Work item ▸ Only one stretch of the records below should be repeated. It starts with the line containing "picture frame [362,68,460,169]" and goes on through the line containing "blue kettle [358,214,400,250]", exactly as written.

*** Block opens ***

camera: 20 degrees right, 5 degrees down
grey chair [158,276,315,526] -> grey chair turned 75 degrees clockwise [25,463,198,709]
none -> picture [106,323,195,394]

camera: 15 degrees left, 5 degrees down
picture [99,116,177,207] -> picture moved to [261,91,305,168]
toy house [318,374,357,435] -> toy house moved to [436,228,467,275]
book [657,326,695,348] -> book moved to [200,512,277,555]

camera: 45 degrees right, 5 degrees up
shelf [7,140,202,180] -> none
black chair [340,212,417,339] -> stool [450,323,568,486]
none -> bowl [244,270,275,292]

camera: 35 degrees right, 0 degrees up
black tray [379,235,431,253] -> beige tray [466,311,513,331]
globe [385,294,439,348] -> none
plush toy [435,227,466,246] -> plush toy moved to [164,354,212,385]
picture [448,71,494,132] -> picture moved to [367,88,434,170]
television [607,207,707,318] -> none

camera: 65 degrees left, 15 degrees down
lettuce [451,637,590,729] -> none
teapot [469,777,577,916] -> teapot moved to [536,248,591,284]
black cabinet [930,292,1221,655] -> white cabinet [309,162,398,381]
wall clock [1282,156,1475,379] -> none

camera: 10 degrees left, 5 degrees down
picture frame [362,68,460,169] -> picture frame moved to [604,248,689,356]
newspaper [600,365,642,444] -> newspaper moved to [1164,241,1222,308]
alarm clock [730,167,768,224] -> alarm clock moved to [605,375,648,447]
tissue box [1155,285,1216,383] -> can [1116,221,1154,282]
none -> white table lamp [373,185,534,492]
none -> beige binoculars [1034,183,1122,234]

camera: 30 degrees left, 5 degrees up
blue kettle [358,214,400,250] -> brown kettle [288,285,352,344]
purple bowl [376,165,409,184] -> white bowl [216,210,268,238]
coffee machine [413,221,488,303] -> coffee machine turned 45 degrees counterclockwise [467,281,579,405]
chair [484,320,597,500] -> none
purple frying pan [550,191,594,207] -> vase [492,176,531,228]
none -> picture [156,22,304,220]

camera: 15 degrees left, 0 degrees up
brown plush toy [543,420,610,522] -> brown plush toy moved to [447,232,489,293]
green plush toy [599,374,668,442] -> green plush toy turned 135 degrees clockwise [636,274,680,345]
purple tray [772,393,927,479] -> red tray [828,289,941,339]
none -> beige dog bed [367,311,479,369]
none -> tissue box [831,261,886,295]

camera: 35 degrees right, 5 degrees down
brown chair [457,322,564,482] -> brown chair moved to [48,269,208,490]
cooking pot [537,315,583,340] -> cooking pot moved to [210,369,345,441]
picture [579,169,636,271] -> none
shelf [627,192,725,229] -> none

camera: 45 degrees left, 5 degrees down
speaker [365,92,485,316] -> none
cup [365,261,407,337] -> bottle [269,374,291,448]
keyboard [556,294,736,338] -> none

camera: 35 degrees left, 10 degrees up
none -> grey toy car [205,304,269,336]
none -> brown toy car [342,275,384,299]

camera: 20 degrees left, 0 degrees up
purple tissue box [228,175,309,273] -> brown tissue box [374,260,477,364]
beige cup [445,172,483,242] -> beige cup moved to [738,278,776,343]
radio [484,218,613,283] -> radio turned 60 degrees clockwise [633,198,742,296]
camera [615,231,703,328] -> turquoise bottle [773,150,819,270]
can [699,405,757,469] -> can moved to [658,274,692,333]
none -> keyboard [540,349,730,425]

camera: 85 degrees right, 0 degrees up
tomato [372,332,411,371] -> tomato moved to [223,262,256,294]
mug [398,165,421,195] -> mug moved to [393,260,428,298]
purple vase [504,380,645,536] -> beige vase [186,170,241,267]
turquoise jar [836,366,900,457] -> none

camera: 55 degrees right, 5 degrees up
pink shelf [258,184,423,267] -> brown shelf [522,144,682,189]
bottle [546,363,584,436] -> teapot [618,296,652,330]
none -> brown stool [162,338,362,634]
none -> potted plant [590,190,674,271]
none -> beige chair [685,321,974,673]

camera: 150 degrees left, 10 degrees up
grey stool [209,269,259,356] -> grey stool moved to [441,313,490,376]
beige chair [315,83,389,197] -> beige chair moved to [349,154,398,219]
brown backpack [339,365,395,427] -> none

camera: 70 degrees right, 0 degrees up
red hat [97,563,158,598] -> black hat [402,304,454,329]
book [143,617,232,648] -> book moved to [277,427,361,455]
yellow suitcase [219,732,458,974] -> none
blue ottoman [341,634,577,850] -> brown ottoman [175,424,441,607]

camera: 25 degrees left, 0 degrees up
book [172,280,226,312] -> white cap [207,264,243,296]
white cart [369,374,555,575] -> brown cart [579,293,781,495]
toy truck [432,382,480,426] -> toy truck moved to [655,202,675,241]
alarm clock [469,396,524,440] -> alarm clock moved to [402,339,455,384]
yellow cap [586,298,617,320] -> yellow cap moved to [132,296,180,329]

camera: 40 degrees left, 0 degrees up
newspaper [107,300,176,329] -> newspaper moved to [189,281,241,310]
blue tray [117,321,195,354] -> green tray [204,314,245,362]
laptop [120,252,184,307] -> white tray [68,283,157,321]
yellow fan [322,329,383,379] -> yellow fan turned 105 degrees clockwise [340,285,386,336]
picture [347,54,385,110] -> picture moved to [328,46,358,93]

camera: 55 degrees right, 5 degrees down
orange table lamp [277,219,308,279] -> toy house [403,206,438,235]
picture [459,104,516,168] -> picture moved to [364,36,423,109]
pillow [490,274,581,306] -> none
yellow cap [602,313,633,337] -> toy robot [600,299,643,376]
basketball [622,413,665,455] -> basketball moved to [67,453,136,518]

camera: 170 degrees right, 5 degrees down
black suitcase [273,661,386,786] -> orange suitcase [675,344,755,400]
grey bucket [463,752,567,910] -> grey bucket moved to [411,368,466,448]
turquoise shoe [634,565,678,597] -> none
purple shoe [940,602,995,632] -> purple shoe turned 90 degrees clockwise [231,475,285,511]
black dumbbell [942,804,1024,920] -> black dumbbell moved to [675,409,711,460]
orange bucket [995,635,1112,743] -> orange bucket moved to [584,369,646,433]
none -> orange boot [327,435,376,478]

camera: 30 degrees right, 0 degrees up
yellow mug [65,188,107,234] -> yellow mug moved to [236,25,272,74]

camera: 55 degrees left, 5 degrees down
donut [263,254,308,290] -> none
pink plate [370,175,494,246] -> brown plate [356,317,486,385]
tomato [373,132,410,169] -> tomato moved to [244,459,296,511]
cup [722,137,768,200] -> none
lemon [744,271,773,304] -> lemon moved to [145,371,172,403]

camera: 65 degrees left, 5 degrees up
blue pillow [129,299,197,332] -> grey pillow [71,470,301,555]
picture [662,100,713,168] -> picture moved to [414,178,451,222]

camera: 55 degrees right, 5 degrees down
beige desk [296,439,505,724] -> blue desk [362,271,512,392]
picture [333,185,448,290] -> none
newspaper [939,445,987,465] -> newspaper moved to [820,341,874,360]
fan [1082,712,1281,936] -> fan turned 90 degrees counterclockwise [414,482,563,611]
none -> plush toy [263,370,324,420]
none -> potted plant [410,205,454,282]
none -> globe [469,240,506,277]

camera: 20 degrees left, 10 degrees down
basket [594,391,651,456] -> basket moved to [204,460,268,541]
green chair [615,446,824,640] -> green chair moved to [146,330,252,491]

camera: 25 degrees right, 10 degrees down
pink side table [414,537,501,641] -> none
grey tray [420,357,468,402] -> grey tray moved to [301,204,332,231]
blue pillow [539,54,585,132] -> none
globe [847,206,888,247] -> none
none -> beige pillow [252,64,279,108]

*** Block closes ***

Written reply ▸
picture frame [362,68,460,169] -> picture frame moved to [604,248,689,356]
newspaper [600,365,642,444] -> newspaper moved to [1164,241,1222,308]
alarm clock [730,167,768,224] -> alarm clock moved to [605,375,648,447]
tissue box [1155,285,1216,383] -> can [1116,221,1154,282]
none -> white table lamp [373,185,534,492]
none -> beige binoculars [1034,183,1122,234]

camera: 30 degrees left, 5 degrees up
blue kettle [358,214,400,250] -> brown kettle [288,285,352,344]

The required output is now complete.